* **WHAT IS REQUIRED**
Which lines hold the word "handler"? Copy each of them from the material.
===
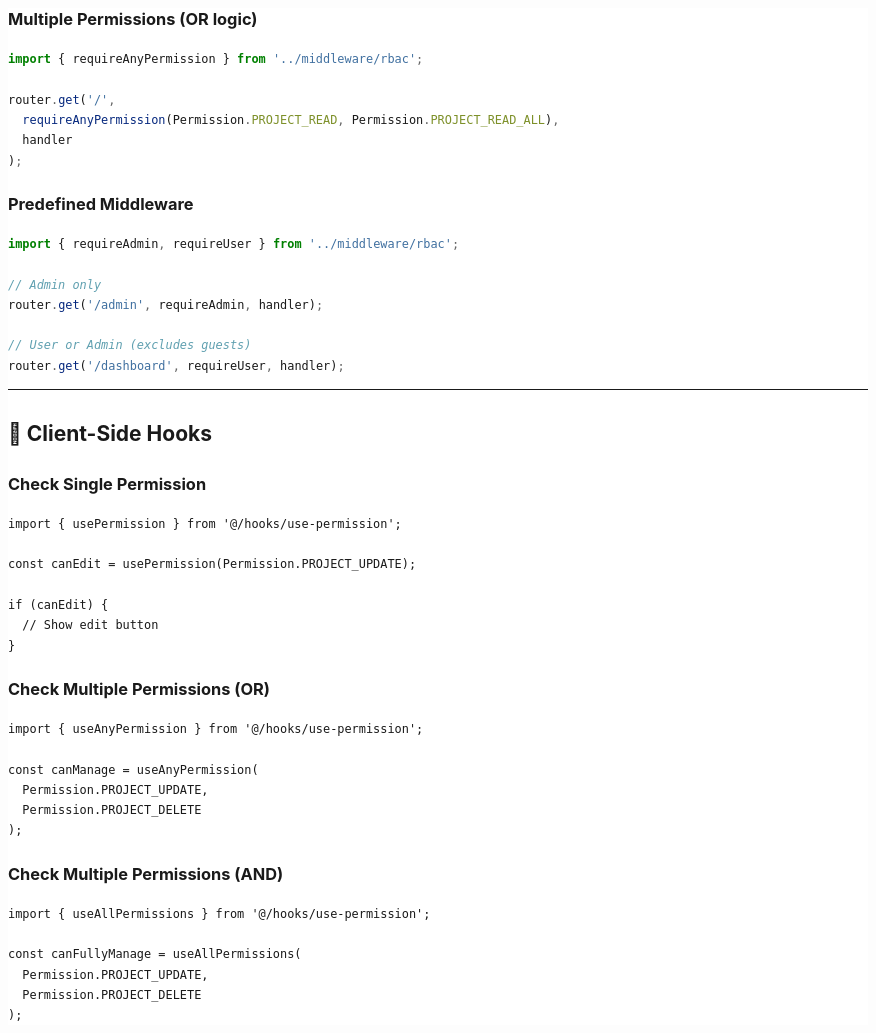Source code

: ### Multiple Permissions (OR logic)
```typescript
import { requireAnyPermission } from '../middleware/rbac';

router.get('/', 
  requireAnyPermission(Permission.PROJECT_READ, Permission.PROJECT_READ_ALL), 
  handler
);
```

### Predefined Middleware
```typescript
import { requireAdmin, requireUser } from '../middleware/rbac';

// Admin only
router.get('/admin', requireAdmin, handler);

// User or Admin (excludes guests)
router.get('/dashboard', requireUser, handler);
```

---

## 🎨 Client-Side Hooks

### Check Single Permission
```tsx
import { usePermission } from '@/hooks/use-permission';

const canEdit = usePermission(Permission.PROJECT_UPDATE);

if (canEdit) {
  // Show edit button
}
```

### Check Multiple Permissions (OR)
```tsx
import { useAnyPermission } from '@/hooks/use-permission';

const canManage = useAnyPermission(
  Permission.PROJECT_UPDATE, 
  Permission.PROJECT_DELETE
);
```

### Check Multiple Permissions (AND)
```tsx
import { useAllPermissions } from '@/hooks/use-permission';

const canFullyManage = useAllPermissions(
  Permission.PROJECT_UPDATE, 
  Permission.PROJECT_DELETE
);
```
===
* **ANSWER BELOW**
  handler
router.get('/admin', requireAdmin, handler);
router.get('/dashboard', requireUser, handler);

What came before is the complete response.